Что можно было противопоставить этой суровой романтике нам с Ленькой Агеевым, писавшим для геологов? Только бытовуху. Я помню сцену "Балтика" из тогдашнего спектакля, где старшекурсник в ресторане на холяву пропивает стипендию зеленого первокурсника под завлекательные байки о трудностях полевой жизни: "От сапог подметки ели, Аж язык распух во рту. А последних две недели Протянули на спирту!..·"
24
Любовные коллизии вовсю крутили не только меня. Помню, в то время Алик Городницкий на наших глазах переживал сильнейшее душевное потрясение: как ему казалось тогда, он терял девушку, которую любил еще со школьной скамьи. Эту девушку, Владу Романовскую (будущую Владу Городницкую), нашу студентку с геофизического факультета, похожую на очень хорошенького негритенка, все мы знали прекрасно – Алик приводил ее на занятия Лито, где воспринималась она «своей», и все в конце концов вернулось на круги своя, и какое-то время спустя Алик уже катал по набережной Мойки коляску с новорожденным сыном, но тогда... "С недавних пор уже не редкость, Что дома нет тебя опять. Открыла на звонок соседка: «Вот заходил. Ушли гулять ...”»· Это о сопернике. Или еще горше: «...Вот и увел неведомо кто Единственную на земле. И нету любимой. А камни – что? Камни лежат на столе...»

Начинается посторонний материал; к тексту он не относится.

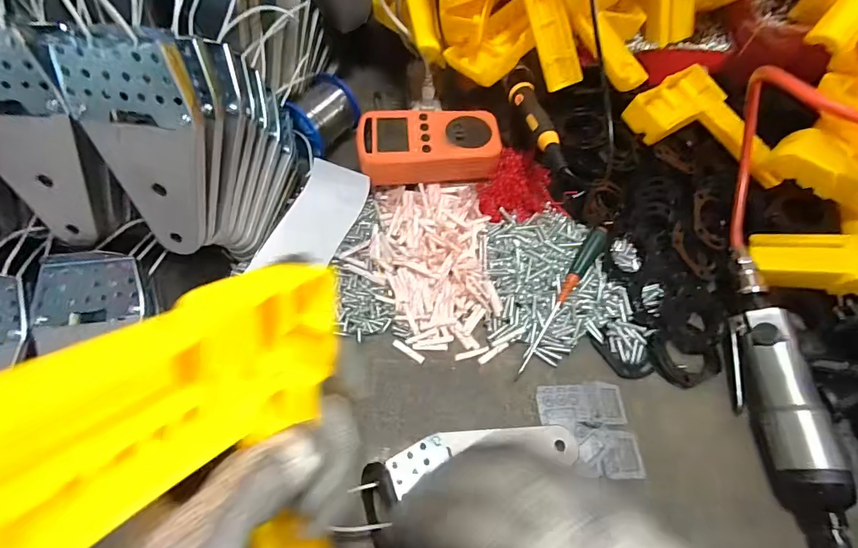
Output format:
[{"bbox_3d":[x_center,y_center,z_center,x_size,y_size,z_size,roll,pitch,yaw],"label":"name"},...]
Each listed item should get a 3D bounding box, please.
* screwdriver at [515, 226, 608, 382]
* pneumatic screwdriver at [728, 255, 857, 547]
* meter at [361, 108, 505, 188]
[{"bbox_3d":[0.112,0.023,0.366,0.015,0.010,0.146,30,82,13],"label":"screwdriver"},{"bbox_3d":[0.272,0.104,0.326,0.046,0.039,0.258,5,61,-1],"label":"pneumatic screwdriver"},{"bbox_3d":[0.000,-0.119,0.401,0.126,0.026,0.068,-2,61,-5],"label":"meter"}]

Я помню несколько влюбленностей Брита: "... Но в парадной, отдаваясь эхом, Пролетев сквозь лестничную грязь, Девушка с бесцеременным эхом В комнату и душу ворвалась..." Тяжело и непросто влюбляясь, писал об этом Гена Трофимов. Но я не помню ни одного любовного стихотворения Леньки Агеева той поры, да и вообще что-то не враз отыщу любовную лирику в его творчестве.
В конце третьего курса Агей был уже женат. Жену его звали Любой, была она чуть старше Леньки и работала закройщицей на фабрике "Рот-фронт". Жили они самостоятельно, в двух смежных комнатушках на Садовой, в районе Покровки, жили на Любину зарплату и Ленькину стипендию.
Как-то мы встретились с Агеем в ДЛТ накануне 8 Марта. Я покупал для своей "грубой красавицы" что-то плюшевое, бесполезное и недешевое. Агей, держа в руках сковородку, купленную в подарок жене к той же дате, пожал плечами.